28 Şubat 2013 Perşembe

gecenin sonuna doğru


Bir geminin kamarasında, deniz seviyesinin metrelerce altında, baltık denizinin ortalarında sallana sallana ilerlerken Amerika'ya yolculuk eden Bardamu gibi hissediyorum. Hiç bir zaman retro düşkünü birisi olmadım ama 1980 öncesinin hem kıskandığım, hem de üzüldüğüm özelliklerinden birisi iletişim alanındaki büyük eksiklikler.

Baltık Denizinin neresinde olduğunu bilmediğim (GPS çalışmıyor) bir noktasında; seni, onu ve diğerlerini düşünerek şarabımı içiyorum. Şu anda internetim olsaydı sosyal ağlardaki profiline girer hayatının nasıl gittiğine bakardım. O popçu tipli çocukla mutlu olduğunu bilmek yeterli olurdu bana.
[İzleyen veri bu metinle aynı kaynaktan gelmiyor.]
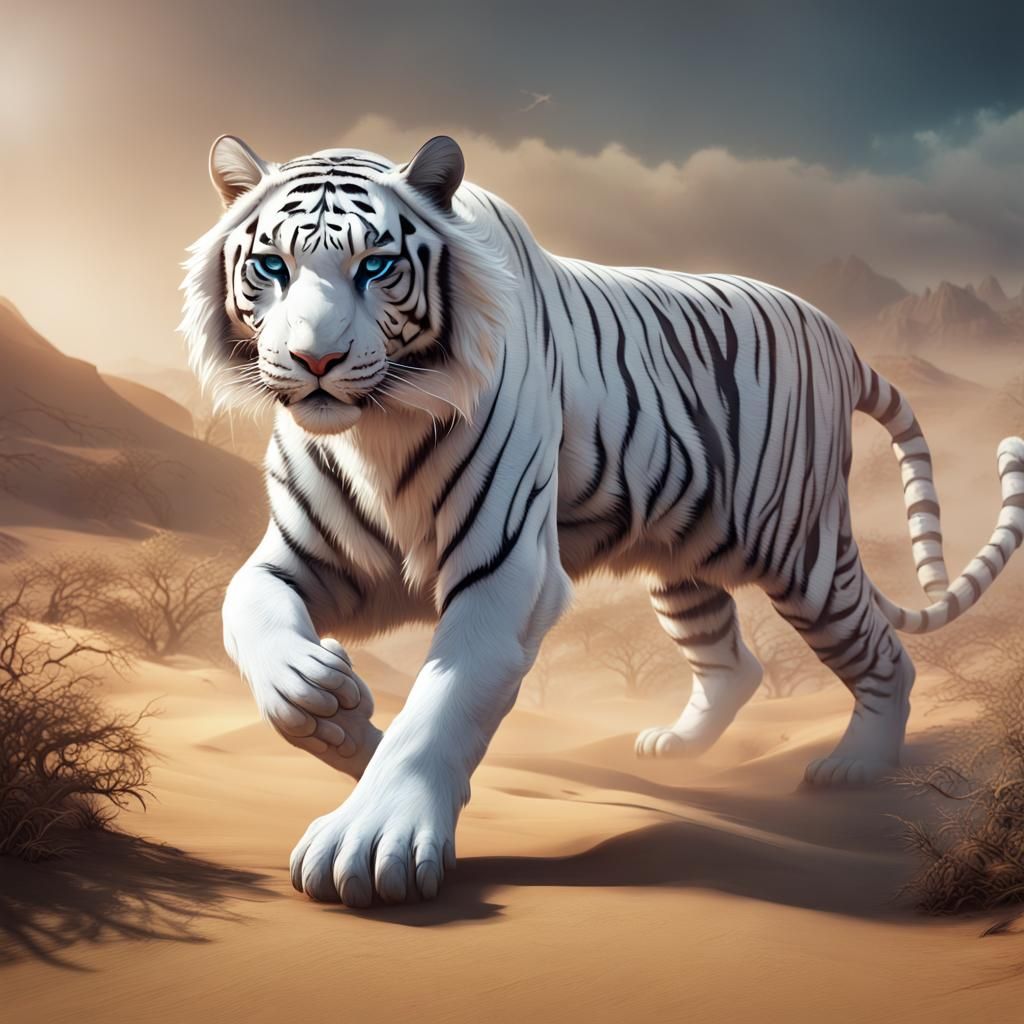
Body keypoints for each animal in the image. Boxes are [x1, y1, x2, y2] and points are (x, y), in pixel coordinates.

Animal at [181, 133, 1024, 907]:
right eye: (272, 267)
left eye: (376, 268)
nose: (315, 361)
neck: (374, 429)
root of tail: (838, 336)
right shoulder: (306, 560)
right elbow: (244, 608)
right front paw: (329, 706)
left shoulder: (507, 573)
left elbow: (442, 703)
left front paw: (370, 834)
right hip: (682, 557)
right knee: (733, 662)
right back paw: (675, 747)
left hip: (799, 551)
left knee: (884, 657)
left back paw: (855, 766)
Kendimin veremeyeceği şeyleri başkasında bulman hiç bir zaman problem olmadı benim için, sadece üzdü.

Bir şişe şarabım bitmek üzere, henüz yeterince sarhoş değilim. Şarabım bittiğinde belki seni arıyor olurdum eğer telefonum bu derinlikte çekseydi. Sana seni sevdiğimi söyleyemezdim, çünkü bu bir yalan değil belki ama, dilimizde geçerli anlamları karşılayamayan bir cümle olurdu. Hala seviyorum elbette seni, ama kendimce.

Elim kolum bağlanmış, kendimi insanlardan soyutlamış otururken, birkaç gün içinde bu cümleleri belki senin okuyacağını düşünerek mutlu oluyorum. Oysa Bardamu kelimelerini kağıda döktüğünde bana kalırsa asıl sahiplerine hiç bir zaman ulaşmayacağını biliyordu. Günümüzü o eski, gösterişli aşklardan ayıran da bu işte. Mesafeleri o kadar kısalttık ki, yakınlaşmak için harcadığımız emek, bizleri aslında fizikselden öte zihinsel ve duygusal olarak bir adım bile ileriye götürmüyor. Her şey oluyor, yaşanıyor ve bitiyor.

Birkaç gün içinde belki de bu satırları son teknoloji elmanın ekranında okuyacaksın. Bu yaptığım ne büyük bir iki yüzlülük. Sana bu satırlardaki duyguları aktarabileceğim bir dünya zamanım vardı ve ben, sana, ikimizin de hala nefes aldığı en uzak olduğum anda bunları kağıda dökmeyi tercih ediyorum. Ama işte dediğim gibi, bu iki yüzlülük aslında benliğimizin içten içe o mesafeleri aşmak istemesinde yatıyor. Espresso aşklar yaşıyoruz, sert, tek içimlik, bitiveren. Espressonun kahveler içindeki özel konumunu sorgulayacak değilim, haşa, fakat insan olarak kahvelerden bir farkımız olduğunu düşünmek istiyorum.

Neyseki insanoğlunun elinde hala gizli silahlar var. Trenler ve gemiler ağır ağır hedefine ulaşırken, insanlıktan ümidimizi kesecek değiliz. Hala sevgililer birbirlerine kavuşmak için gün sayarken, hiçbir şey bitmiş sayılmaz. Henüz ışınlanmayı keşfedemediysek eğer, zamanımız var demektir.

Varsın selam olsun hedefine ağır ağır gidenlere, selam olsun tüm mesafelere.